What is required — Reproduce the entries that follow precisely, setting aside any images.
Segment Open
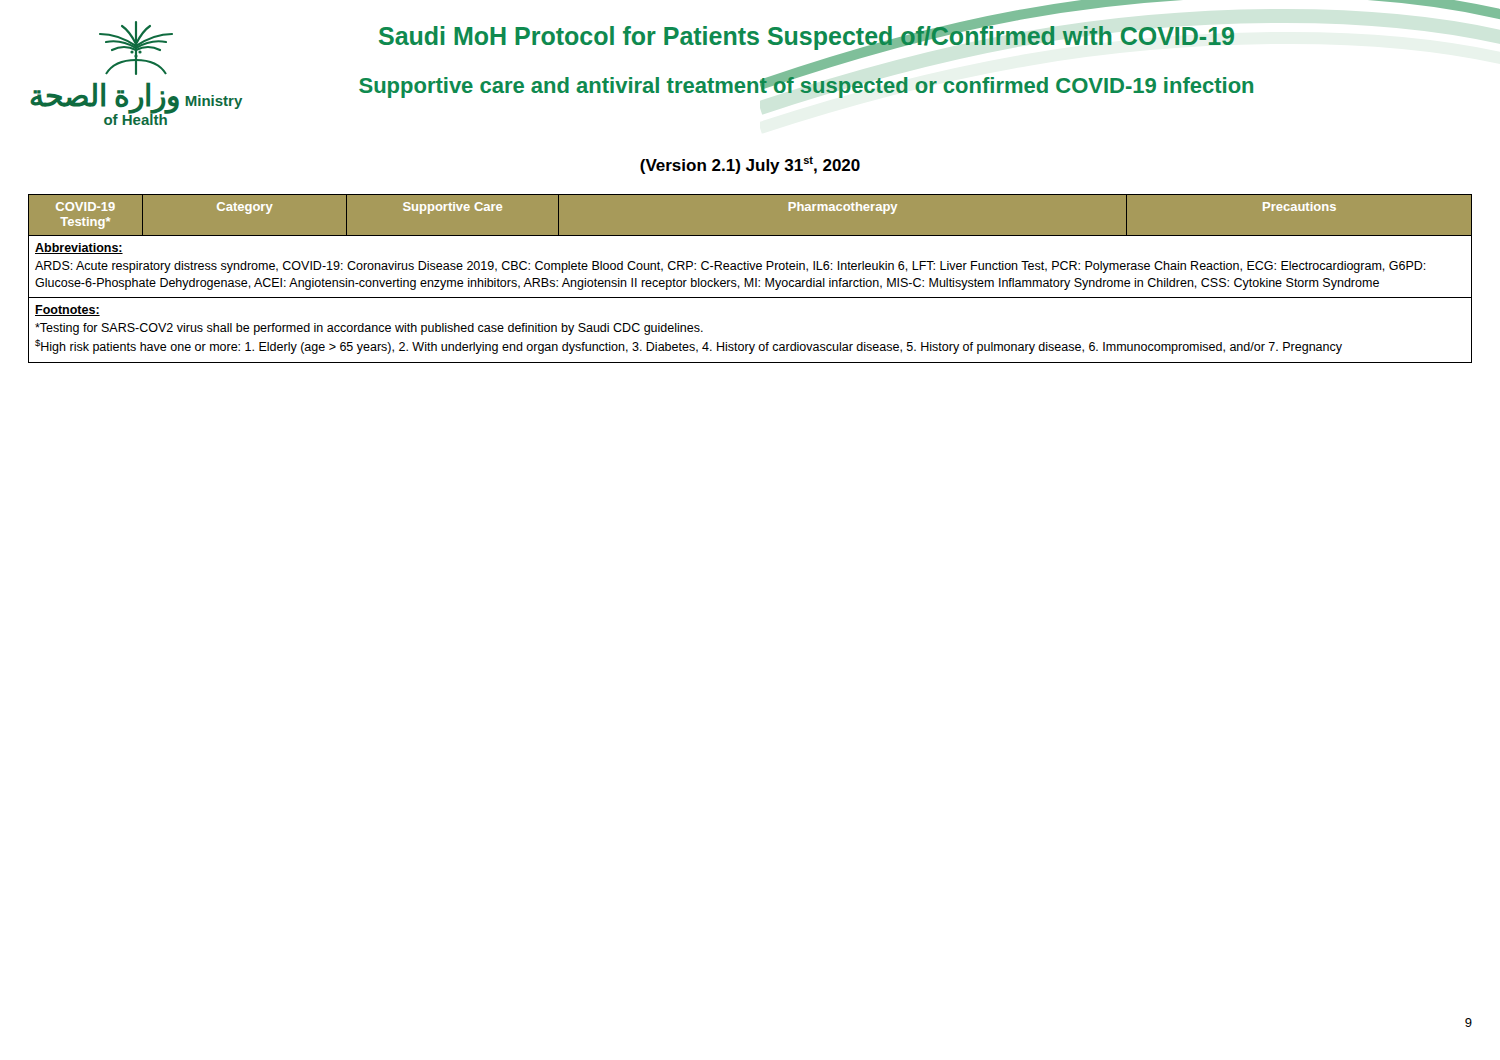وزارة الصحة Ministry of Health
Saudi MoH Protocol for Patients Suspected of/Confirmed with COVID-19
Supportive care and antiviral treatment of suspected or confirmed COVID-19 infection
(Version 2.1) July 31st, 2020
| COVID-19 Testing* | Category | Supportive Care | Pharmacotherapy | Precautions |
| --- | --- | --- | --- | --- |
| Abbreviations: ARDS: Acute respiratory distress syndrome, COVID-19: Coronavirus Disease 2019, CBC: Complete Blood Count, CRP: C-Reactive Protein, IL6: Interleukin 6, LFT: Liver Function Test, PCR: Polymerase Chain Reaction, ECG: Electrocardiogram, G6PD: Glucose-6-Phosphate Dehydrogenase, ACEI: Angiotensin-converting enzyme inhibitors, ARBs: Angiotensin II receptor blockers, MI: Myocardial infarction, MIS-C: Multisystem Inflammatory Syndrome in Children, CSS: Cytokine Storm Syndrome |
| Footnotes: *Testing for SARS-COV2 virus shall be performed in accordance with published case definition by Saudi CDC guidelines. $ High risk patients have one or more: 1. Elderly (age > 65 years), 2. With underlying end organ dysfunction, 3. Diabetes, 4. History of cardiovascular disease, 5. History of pulmonary disease, 6. Immunocompromised, and/or 7. Pregnancy |
9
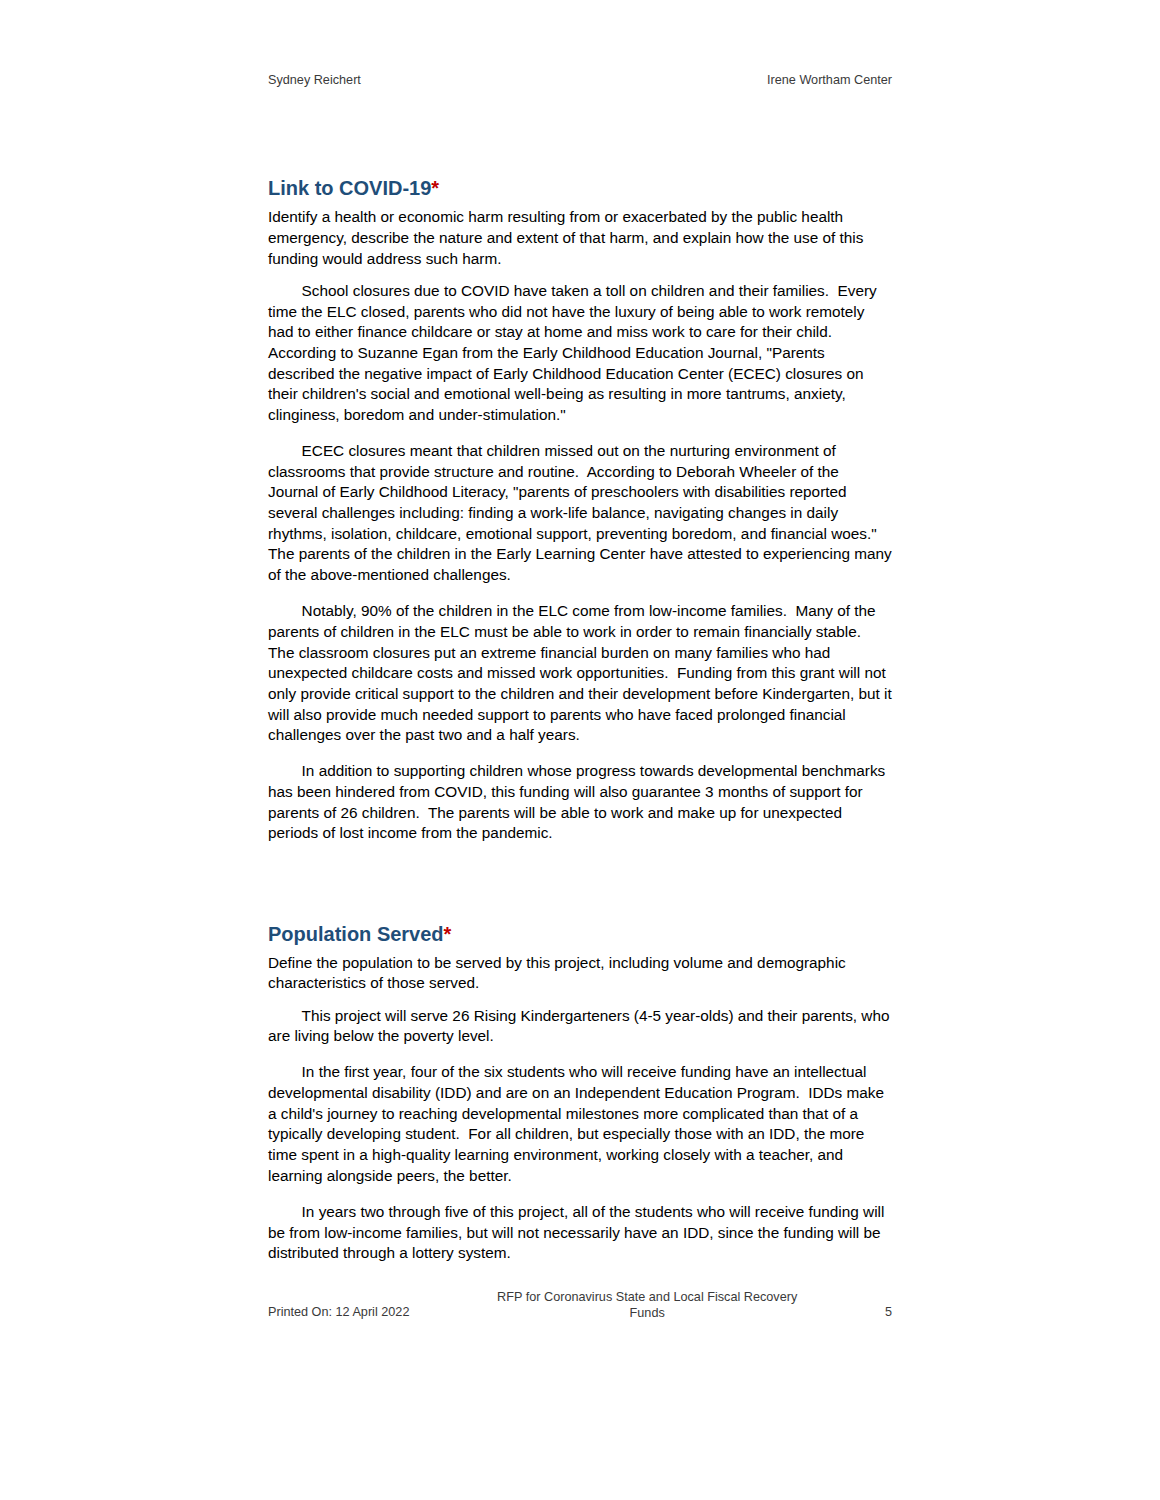Sydney Reichert Irene Wortham Center
Link to COVID-19*
Identify a health or economic harm resulting from or exacerbated by the public health emergency, describe the nature and extent of that harm, and explain how the use of this funding would address such harm.
School closures due to COVID have taken a toll on children and their families. Every time the ELC closed, parents who did not have the luxury of being able to work remotely had to either finance childcare or stay at home and miss work to care for their child. According to Suzanne Egan from the Early Childhood Education Journal, "Parents described the negative impact of Early Childhood Education Center (ECEC) closures on their children's social and emotional well-being as resulting in more tantrums, anxiety, clinginess, boredom and under-stimulation."
ECEC closures meant that children missed out on the nurturing environment of classrooms that provide structure and routine. According to Deborah Wheeler of the Journal of Early Childhood Literacy, "parents of preschoolers with disabilities reported several challenges including: finding a work-life balance, navigating changes in daily rhythms, isolation, childcare, emotional support, preventing boredom, and financial woes." The parents of the children in the Early Learning Center have attested to experiencing many of the above-mentioned challenges.
Notably, 90% of the children in the ELC come from low-income families. Many of the parents of children in the ELC must be able to work in order to remain financially stable. The classroom closures put an extreme financial burden on many families who had unexpected childcare costs and missed work opportunities. Funding from this grant will not only provide critical support to the children and their development before Kindergarten, but it will also provide much needed support to parents who have faced prolonged financial challenges over the past two and a half years.
In addition to supporting children whose progress towards developmental benchmarks has been hindered from COVID, this funding will also guarantee 3 months of support for parents of 26 children. The parents will be able to work and make up for unexpected periods of lost income from the pandemic.
Population Served*
Define the population to be served by this project, including volume and demographic characteristics of those served.
This project will serve 26 Rising Kindergarteners (4-5 year-olds) and their parents, who are living below the poverty level.
In the first year, four of the six students who will receive funding have an intellectual developmental disability (IDD) and are on an Independent Education Program. IDDs make a child's journey to reaching developmental milestones more complicated than that of a typically developing student. For all children, but especially those with an IDD, the more time spent in a high-quality learning environment, working closely with a teacher, and learning alongside peers, the better.
In years two through five of this project, all of the students who will receive funding will be from low-income families, but will not necessarily have an IDD, since the funding will be distributed through a lottery system.
Printed On: 12 April 2022
RFP for Coronavirus State and Local Fiscal Recovery
Funds
5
Segment Closed
Problem solution —
وزارة الصحة Ministry of Health
Saudi MoH Protocol for Patients Suspected of/Confirmed with COVID-19
Supportive care and antiviral treatment of suspected or confirmed COVID-19 infection
(Version 2.1) July 31st, 2020
| COVID-19 Testing* | Category | Supportive Care | Pharmacotherapy | Precautions |
| --- | --- | --- | --- | --- |
| Abbreviations: ARDS: Acute respiratory distress syndrome, COVID-19: Coronavirus Disease 2019, CBC: Complete Blood Count, CRP: C-Reactive Protein, IL6: Interleukin 6, LFT: Liver Function Test, PCR: Polymerase Chain Reaction, ECG: Electrocardiogram, G6PD: Glucose-6-Phosphate Dehydrogenase, ACEI: Angiotensin-converting enzyme inhibitors, ARBs: Angiotensin II receptor blockers, MI: Myocardial infarction, MIS-C: Multisystem Inflammatory Syndrome in Children, CSS: Cytokine Storm Syndrome |
| Footnotes: *Testing for SARS-COV2 virus shall be performed in accordance with published case definition by Saudi CDC guidelines. $ High risk patients have one or more: 1. Elderly (age > 65 years), 2. With underlying end organ dysfunction, 3. Diabetes, 4. History of cardiovascular disease, 5. History of pulmonary disease, 6. Immunocompromised, and/or 7. Pregnancy |
9
Sydney Reichert Irene Wortham Center
Link to COVID-19*
Identify a health or economic harm resulting from or exacerbated by the public health emergency, describe the nature and extent of that harm, and explain how the use of this funding would address such harm.
School closures due to COVID have taken a toll on children and their families. Every time the ELC closed, parents who did not have the luxury of being able to work remotely had to either finance childcare or stay at home and miss work to care for their child. According to Suzanne Egan from the Early Childhood Education Journal, "Parents described the negative impact of Early Childhood Education Center (ECEC) closures on their children's social and emotional well-being as resulting in more tantrums, anxiety, clinginess, boredom and under-stimulation."
ECEC closures meant that children missed out on the nurturing environment of classrooms that provide structure and routine. According to Deborah Wheeler of the Journal of Early Childhood Literacy, "parents of preschoolers with disabilities reported several challenges including: finding a work-life balance, navigating changes in daily rhythms, isolation, childcare, emotional support, preventing boredom, and financial woes." The parents of the children in the Early Learning Center have attested to experiencing many of the above-mentioned challenges.
Notably, 90% of the children in the ELC come from low-income families. Many of the parents of children in the ELC must be able to work in order to remain financially stable. The classroom closures put an extreme financial burden on many families who had unexpected childcare costs and missed work opportunities. Funding from this grant will not only provide critical support to the children and their development before Kindergarten, but it will also provide much needed support to parents who have faced prolonged financial challenges over the past two and a half years.
In addition to supporting children whose progress towards developmental benchmarks has been hindered from COVID, this funding will also guarantee 3 months of support for parents of 26 children. The parents will be able to work and make up for unexpected periods of lost income from the pandemic.
Population Served*
Define the population to be served by this project, including volume and demographic characteristics of those served.
This project will serve 26 Rising Kindergarteners (4-5 year-olds) and their parents, who are living below the poverty level.
In the first year, four of the six students who will receive funding have an intellectual developmental disability (IDD) and are on an Independent Education Program. IDDs make a child's journey to reaching developmental milestones more complicated than that of a typically developing student. For all children, but especially those with an IDD, the more time spent in a high-quality learning environment, working closely with a teacher, and learning alongside peers, the better.
In years two through five of this project, all of the students who will receive funding will be from low-income families, but will not necessarily have an IDD, since the funding will be distributed through a lottery system.
Printed On: 12 April 2022
RFP for Coronavirus State and Local Fiscal Recovery
Funds
5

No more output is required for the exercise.